Sagan point break

Simone Nebbia
Crampi Sportivi
Published in
2 min readSep 25, 2017

C’è quel punto, quel momento preciso appena dopo il traguardo in cui i due si guardano, senza dirsi niente. Chilometri di corsa fianco a fianco, qualcuno scappa ma sempre torna indietro, nulla da temere, qualcuno si avvicina ma no, grazie, non serve niente, faccio da solo agli ultimi metri. Ma ecco, c’è quel momento di sospensione che piazza gli occhi dell’uno negli occhi dell’altro: strano sport il ciclismo, tutto in verticale un metro dopo l’altro e basta una frazione di secondo in orizzontale per decidere tutto. E fare la storia.

Peter Sagan governa la bicicletta che trema sotto le gambe e alle spalle la linea bianca; Alexander Kristoff, norvegese idolo di casa, ha la testa ancora bassa e non si aspetta che dall’altra parte, a pochi centimetri, c’è uno slovacco che lo sta guardando, lo trova lì sotto qualche sbuffo di barba, forse si chiede cosa voglia dire, forse l’ha capito anche lui pure senza il fotofinish che quello slovacco è diventato campione del mondo per la terza volta consecutiva, come mai nessuno aveva fatto.
Dietro, dietro c’erano tutti gli altri. E ci hanno provato, Alaphilippe, Gilbert, Gaviria, anche gli italiani Ulissi, Moscon, nomi e basta, uno dietro l’altro, ma la sera sono andati tutti nelle loro stanze, ognuno a recriminare su quanto si poteva fare e non si è fatto, su quanto gli squadroni e le tattiche di gara nulla possano contro uno che senza fare tattiche arriva prima. Prima di tutti. Sempre.

Nessuna tattica. Tranne una. Scegliere il vento giusto. Come se al posto della bicicletta avesse una tavola da surf, questo slovacco che governa le onde dell’asfalto, perché il mare chissà quando l’ha visto la prima volta. Fosse stato australiano, chissà. Ma c’era la bicicletta. E tanto gli bastava. Che poi sul surf, nell’acqua e sotto il sole, è un po’ diverso distinguere le gocce di sudore. E invece sulla bicicletta le vedi una per una, scendere sotto il casco e cadere sulle caviglie come per oliare il meccanismo che le farà potenti.

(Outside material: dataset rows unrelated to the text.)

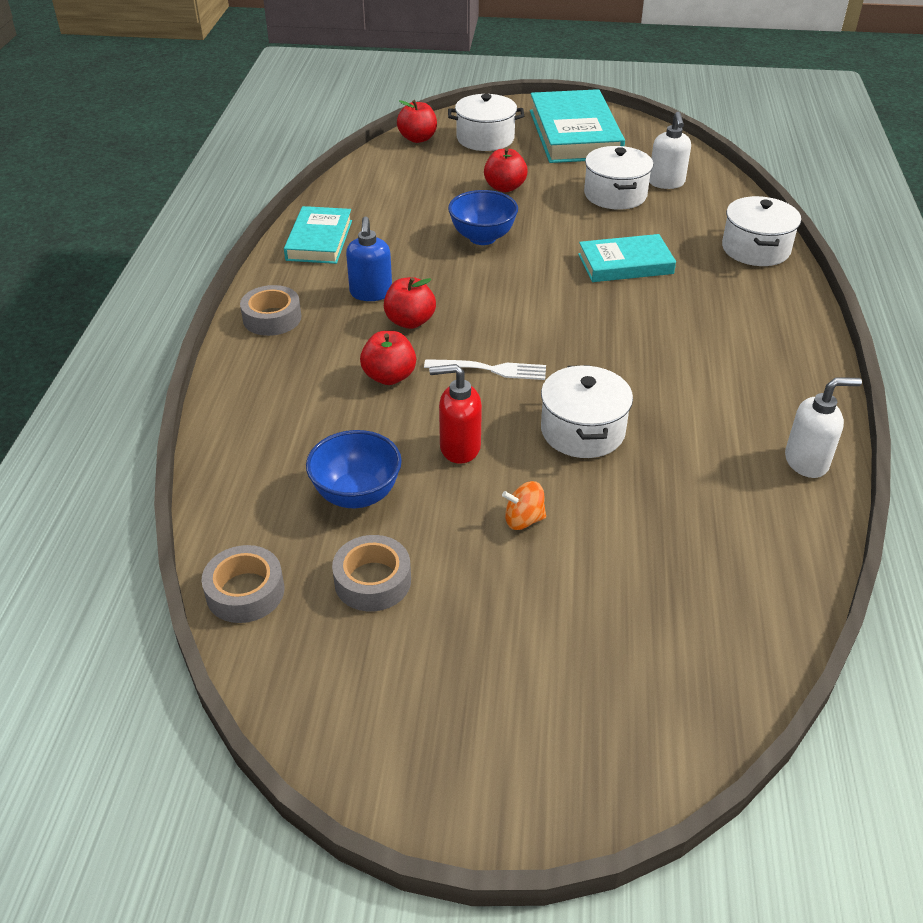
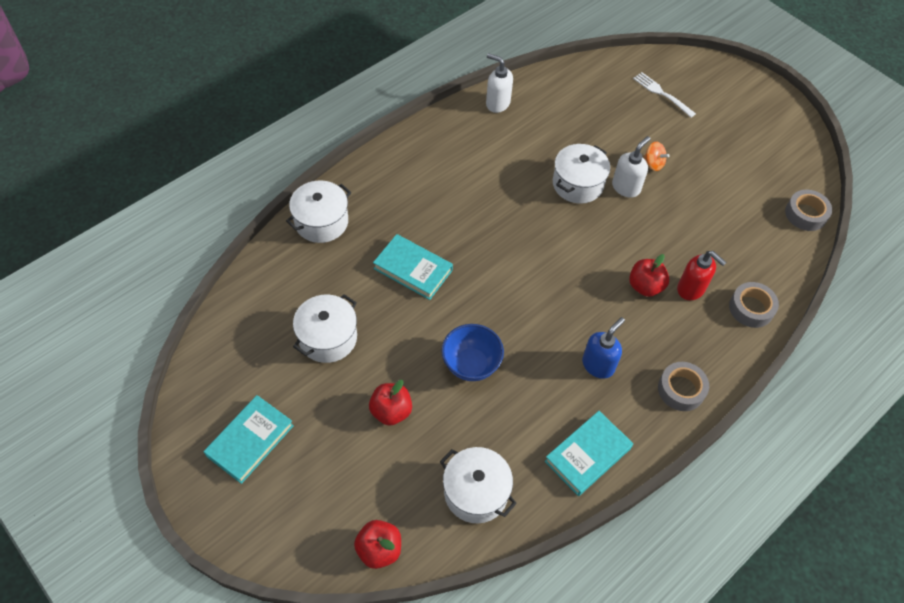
camera: 140 degrees left, 15 degrees up
blue bowl [306,430,402,508] -> none
grey tape [332,535,411,611] -> grey tape moved to [729,282,779,328]
red apple [384,277,436,329] -> none
white fork [424,359,546,380] -> white fork moved to [633,72,696,117]
red soap dispenser [429,364,482,464] -> red soap dispenser moved to [677,251,727,300]
white pot [448,94,524,151] -> white pot moved to [440,447,517,523]
turquoise book [530,89,625,163] -> turquoise book [204,395,294,484], size x0.61
white soap dispenser [649,112,691,189] -> white soap dispenser moved to [612,136,651,198]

Ma poi c’è la riga bianca e le caviglie non servono più, tutto torna in testa, negli occhi puntati sull’avversario lì di fianco. Cosa volevi dirgli Peter? Che la forza serve fino a un certo punto? Forse, per un momento appena, l’ho visto anch’io che per te le onde e l’asfalto sono lo stesso, basta chiudere gli occhi no? Prendere il vento, il vento giusto, premere le caviglie come se il sole, sul letto del mare — te lo immagini? — non tramontasse mai.